Let's assume I have a $2$ dimensional vector space with inner product, and a basis where the inner product can be represented as $$ \begin{bmatrix}x &y\end{bmatrix} \begin{bmatrix}E &F\\F &G\end{bmatrix} \begin{bmatrix}x\\y\end{bmatrix}$$ In this basis, I express an orthonormal basis $\{e_1;e_2\}$as $\{(e_{1x},e_{1y});(e_{2x},e_{2y})\}$.
I have the "suspicion", and I could not find any counterexample, that the inverse of the matrix above can be written as $$ \begin{bmatrix} e_{1x}^2+e_{2x}^2 & e_{1x}e_{1y}+e_{2x}e_{2y}\\ e_{1x}e_{1y}+e_{2x}e_{2y} & e_{1y}^2+e_{2y}^2 \end{bmatrix} $$ for any orthonormal basis $\{e_1;e_2\}$.
I tried to set up the equalities that derive from orthogonality and normality of the various vectors and arrange them in a identity matrix, but I am stuck there and I can't find any way to extraxt an inverse of my $EFFG$ matrix.

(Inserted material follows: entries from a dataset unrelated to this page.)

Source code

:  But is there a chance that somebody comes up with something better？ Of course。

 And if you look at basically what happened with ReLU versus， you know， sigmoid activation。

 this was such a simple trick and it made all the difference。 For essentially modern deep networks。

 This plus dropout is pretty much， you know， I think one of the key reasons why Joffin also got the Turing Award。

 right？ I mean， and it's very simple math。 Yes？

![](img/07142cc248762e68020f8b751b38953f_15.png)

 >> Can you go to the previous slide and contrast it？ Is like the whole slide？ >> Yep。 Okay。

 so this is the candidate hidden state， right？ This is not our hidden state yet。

I feel there may be a straightforward way to prove this (or I am wrong upfront).
What could be a method to prove this? Also, how would this extend to $n>2$?
thanks
There might be a more clever way, but I've solved it with coordinates. Let's work with column vectors as a default, in $\mathbb R^n.$ Let $A$ be the matrix for the inner product in the canonical basis —in your example, $\begin{pmatrix} E & F \\ F & G \end{pmatrix}$—, and let $g$ be the inner product itself. So for any $u, v \in \mathbb R^n,$ $$g(u, v) = u^TAv.$$ If you have an ortonormal basis $B = \{ e_1, \dots, e_n \}$ and the change of basis from $B$ to the canonical basis is given by the matrix $$P = \begin{pmatrix}e_{11} & \cdots & e_{n1} \\ \vdots & \ddots & \vdots \\ e_{1n} & \cdots & e_{nn} \end{pmatrix},$$ then $$g(u, v) = u_B^T P^TAPv_B,$$ where $v_B$ is the vector $v$ written in the basis $B$. In particular, $$\delta_{ij} = g(e_i, e_j) = (P^TAP)_{ij},$$ so $P^TAP = I.$ Inverting, $P^{-1}A^{-1}(P^T)^{-1} = I,$ so $$A^{-1} = PP^T.$$ Finally, $$(A^{-1})_{ij} = (PP^t)_{ij} = \sum_{k=1}^ne_{ki}e_{kj},$$ which is the generalized version of your suspicion.